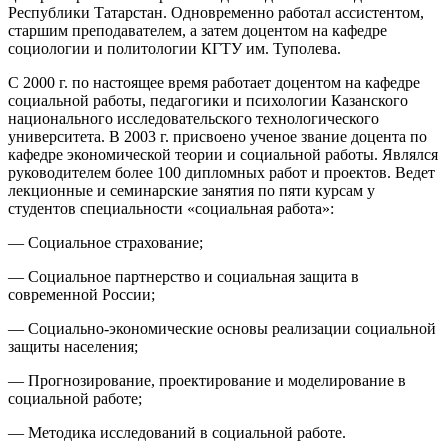
Республики Татарстан. Одновременно работал ассистентом,
старшим преподавателем, а затем доцентом на кафедре
социологии и политологии КГТУ им. Туполева.
С 2000 г. по настоящее время работает доцентом на кафедре
социальной работы, педагогики и психологии Казанского
национального исследовательского технологического
университета. В 2003 г. присвоено ученое звание доцента по
кафедре экономической теории и социальной работы. Являлся
руководителем более 100 дипломных работ и проектов. Ведет
лекционные и семинарские занятия по пяти курсам у
студентов специальности «социальная работа»:
— Социальное страхование;
— Социальное партнерство и социальная защита в
современной России;
— Социально-экономические основы реализации социальной
защиты населения;
— Прогнозирование, проектирование и моделирование в
социальной работе;
— Методика исследований в социальной работе.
____
### What you are asked to do
Copy all the records word for word and keep the pictures out.

### Completed task
Республики Татарстан. Одновременно работал ассистентом,
старшим преподавателем, а затем доцентом на кафедре
социологии и политологии КГТУ им. Туполева.
С 2000 г. по настоящее время работает доцентом на кафедре
социальной работы, педагогики и психологии Казанского
национального исследовательского технологического
университета. В 2003 г. присвоено ученое звание доцента по
кафедре экономической теории и социальной работы. Являлся
руководителем более 100 дипломных работ и проектов. Ведет
лекционные и семинарские занятия по пяти курсам у
студентов специальности «социальная работа»:
— Социальное страхование;
— Социальное партнерство и социальная защита в
современной России;
— Социально-экономические основы реализации социальной
защиты населения;
— Прогнозирование, проектирование и моделирование в
социальной работе;
— Методика исследований в социальной работе.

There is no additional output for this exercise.